La Russie dénonce l’interception “illégale” d’un pétrolier russe par les États-Unis

La Russie a protesté ce jeudi contre l’interception par la Garde côtière des États-Unis du pétrolier Marinera, battant pavillon russe, dans l’Atlantique Nord, estimant que cette « action illégale » ne fait qu’aggraver les tensions dans la région.

Dans un communiqué officiel, le ministère russe des Affaires étrangères a fait part de sa « profonde inquiétude face à l’action armée illégale des forces américaines contre le pétrolier Marinera ». Le département dirigé par Sergueï Lavrov a rappelé que le navire avait reçu, le 24 décembre, une autorisation temporaire pour naviguer sous pavillon russe et qu’il se trouvait dans des eaux internationales, en route vers un port russe, au moment de l’interception.

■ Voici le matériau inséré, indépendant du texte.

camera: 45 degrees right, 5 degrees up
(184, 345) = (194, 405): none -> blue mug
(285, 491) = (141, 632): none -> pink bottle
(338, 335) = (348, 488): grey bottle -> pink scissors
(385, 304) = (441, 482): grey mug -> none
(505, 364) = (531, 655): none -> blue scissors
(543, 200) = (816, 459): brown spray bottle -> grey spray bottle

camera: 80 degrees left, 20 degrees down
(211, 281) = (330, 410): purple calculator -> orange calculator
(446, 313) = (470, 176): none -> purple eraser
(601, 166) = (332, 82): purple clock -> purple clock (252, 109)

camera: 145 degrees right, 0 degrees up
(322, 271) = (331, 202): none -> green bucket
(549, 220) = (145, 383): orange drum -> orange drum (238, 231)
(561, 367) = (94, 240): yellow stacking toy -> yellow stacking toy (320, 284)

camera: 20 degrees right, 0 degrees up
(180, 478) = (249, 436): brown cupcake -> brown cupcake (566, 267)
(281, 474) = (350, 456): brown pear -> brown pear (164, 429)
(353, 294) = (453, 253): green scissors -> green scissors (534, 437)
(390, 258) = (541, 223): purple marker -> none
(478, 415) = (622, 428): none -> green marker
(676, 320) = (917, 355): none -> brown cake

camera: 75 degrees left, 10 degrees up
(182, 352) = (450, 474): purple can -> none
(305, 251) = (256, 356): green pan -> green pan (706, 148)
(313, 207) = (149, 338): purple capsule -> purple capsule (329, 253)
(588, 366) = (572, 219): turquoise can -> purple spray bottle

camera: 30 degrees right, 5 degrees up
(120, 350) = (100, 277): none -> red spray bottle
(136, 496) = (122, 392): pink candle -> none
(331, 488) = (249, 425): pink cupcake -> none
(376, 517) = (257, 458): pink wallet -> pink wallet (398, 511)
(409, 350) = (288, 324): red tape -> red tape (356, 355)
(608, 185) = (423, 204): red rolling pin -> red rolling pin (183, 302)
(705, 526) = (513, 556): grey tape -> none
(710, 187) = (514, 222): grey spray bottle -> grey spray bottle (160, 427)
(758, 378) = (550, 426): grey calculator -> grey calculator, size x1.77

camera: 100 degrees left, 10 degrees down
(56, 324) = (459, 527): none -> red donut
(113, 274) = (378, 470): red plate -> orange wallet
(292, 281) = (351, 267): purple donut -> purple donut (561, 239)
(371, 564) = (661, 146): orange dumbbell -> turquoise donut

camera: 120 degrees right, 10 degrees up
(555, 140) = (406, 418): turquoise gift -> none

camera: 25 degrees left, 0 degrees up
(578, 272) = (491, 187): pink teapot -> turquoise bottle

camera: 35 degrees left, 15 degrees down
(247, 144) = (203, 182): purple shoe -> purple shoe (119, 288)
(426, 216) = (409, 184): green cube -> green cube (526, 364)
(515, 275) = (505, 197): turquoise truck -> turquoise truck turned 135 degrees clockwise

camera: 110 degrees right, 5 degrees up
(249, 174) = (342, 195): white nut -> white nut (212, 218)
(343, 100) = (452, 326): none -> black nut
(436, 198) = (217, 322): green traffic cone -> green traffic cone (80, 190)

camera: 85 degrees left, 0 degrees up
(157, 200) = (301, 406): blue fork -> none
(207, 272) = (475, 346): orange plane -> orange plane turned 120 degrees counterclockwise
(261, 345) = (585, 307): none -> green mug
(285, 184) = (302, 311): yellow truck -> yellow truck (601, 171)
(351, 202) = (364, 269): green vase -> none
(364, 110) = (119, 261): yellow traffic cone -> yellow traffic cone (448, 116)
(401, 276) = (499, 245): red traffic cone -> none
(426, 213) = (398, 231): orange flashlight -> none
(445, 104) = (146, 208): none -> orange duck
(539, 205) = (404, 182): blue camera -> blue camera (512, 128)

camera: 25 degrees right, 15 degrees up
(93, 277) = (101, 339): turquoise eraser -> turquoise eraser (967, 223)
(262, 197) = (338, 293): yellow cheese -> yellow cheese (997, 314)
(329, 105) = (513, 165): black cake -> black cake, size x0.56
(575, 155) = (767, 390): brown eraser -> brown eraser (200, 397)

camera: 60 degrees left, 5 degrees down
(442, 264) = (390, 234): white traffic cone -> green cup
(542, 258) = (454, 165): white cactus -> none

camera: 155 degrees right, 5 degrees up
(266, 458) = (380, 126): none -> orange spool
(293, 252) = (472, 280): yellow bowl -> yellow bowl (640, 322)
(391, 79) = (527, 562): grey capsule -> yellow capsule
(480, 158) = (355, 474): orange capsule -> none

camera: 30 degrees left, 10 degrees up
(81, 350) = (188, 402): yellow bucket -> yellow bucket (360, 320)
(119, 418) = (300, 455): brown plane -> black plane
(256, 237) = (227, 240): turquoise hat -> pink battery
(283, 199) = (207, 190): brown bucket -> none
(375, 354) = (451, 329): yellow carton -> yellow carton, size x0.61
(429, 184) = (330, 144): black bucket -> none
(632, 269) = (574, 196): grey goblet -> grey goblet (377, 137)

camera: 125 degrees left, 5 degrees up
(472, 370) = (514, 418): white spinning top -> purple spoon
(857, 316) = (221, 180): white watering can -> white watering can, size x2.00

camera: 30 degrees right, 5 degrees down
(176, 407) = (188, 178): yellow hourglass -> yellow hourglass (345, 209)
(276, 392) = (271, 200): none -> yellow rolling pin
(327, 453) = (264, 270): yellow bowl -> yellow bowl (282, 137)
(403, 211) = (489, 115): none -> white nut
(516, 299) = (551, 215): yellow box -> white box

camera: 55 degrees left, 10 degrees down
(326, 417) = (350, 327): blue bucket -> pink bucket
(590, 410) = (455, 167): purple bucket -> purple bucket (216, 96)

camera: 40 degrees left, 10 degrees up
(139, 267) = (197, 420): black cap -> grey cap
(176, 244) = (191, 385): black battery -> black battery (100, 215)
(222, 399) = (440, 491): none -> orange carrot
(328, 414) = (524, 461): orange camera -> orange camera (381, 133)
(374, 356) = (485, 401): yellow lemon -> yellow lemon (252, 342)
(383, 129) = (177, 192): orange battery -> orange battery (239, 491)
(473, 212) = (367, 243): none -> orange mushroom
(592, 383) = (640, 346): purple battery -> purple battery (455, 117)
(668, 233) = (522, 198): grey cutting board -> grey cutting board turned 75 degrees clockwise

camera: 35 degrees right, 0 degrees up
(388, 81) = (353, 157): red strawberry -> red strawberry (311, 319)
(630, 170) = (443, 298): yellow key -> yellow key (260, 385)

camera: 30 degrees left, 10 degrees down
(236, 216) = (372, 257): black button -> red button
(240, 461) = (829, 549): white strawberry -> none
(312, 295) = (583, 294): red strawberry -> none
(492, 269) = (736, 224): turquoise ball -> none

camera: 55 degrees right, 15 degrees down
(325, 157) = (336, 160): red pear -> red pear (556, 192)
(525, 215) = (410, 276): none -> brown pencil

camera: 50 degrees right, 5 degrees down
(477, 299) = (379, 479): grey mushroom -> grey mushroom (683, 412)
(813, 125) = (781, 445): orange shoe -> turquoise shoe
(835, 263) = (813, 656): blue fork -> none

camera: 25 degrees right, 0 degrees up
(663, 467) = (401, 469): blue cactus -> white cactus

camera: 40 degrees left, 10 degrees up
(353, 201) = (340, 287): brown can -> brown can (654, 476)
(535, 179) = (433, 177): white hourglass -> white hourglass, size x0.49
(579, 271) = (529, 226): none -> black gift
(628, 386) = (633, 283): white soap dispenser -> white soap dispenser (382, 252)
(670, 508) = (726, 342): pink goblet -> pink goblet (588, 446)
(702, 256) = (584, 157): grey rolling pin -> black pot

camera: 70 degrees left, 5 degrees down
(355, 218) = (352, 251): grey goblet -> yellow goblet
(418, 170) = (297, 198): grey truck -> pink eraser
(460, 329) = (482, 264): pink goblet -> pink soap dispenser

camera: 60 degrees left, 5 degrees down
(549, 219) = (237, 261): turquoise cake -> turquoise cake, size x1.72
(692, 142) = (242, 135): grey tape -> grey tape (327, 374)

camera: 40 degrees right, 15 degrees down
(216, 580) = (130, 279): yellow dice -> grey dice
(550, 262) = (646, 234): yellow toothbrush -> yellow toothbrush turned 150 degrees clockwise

La diplomatie russe a affirmé que les autorités américaines avaient été informées à plusieurs reprises, y compris par des canaux officiels du ministère des Affaires étrangères, de l’appartenance russe du navire et de son statut civil. « Les États-Unis ne pouvaient avoir aucun doute sur ces éléments et n’avaient aucun fondement pour affirmer que le pétrolier naviguait sans pavillon ou sous un faux pavillon », a dénoncé Moscou.

Le ministère a également souligné que le droit maritime international stipule que seul l’État du pavillon dispose d’une juridiction exclusive sur ses navires. Selon cette réglementation, l’interception et l’inspection d’un navire en haute mer ne sont possibles que dans des cas strictement limités, tels que la piraterie ou la traite des êtres humains, des motifs que la Russie juge « manifestement inapplicables » au cas du Marinera.

En dehors de ces exceptions, de telles opérations ne peuvent être menées qu’avec le consentement préalable de l’État du pavillon, a insisté le ministère russe, qui a appelé Washington à respecter les normes internationales afin d’éviter une nouvelle escalade des tensions maritimes.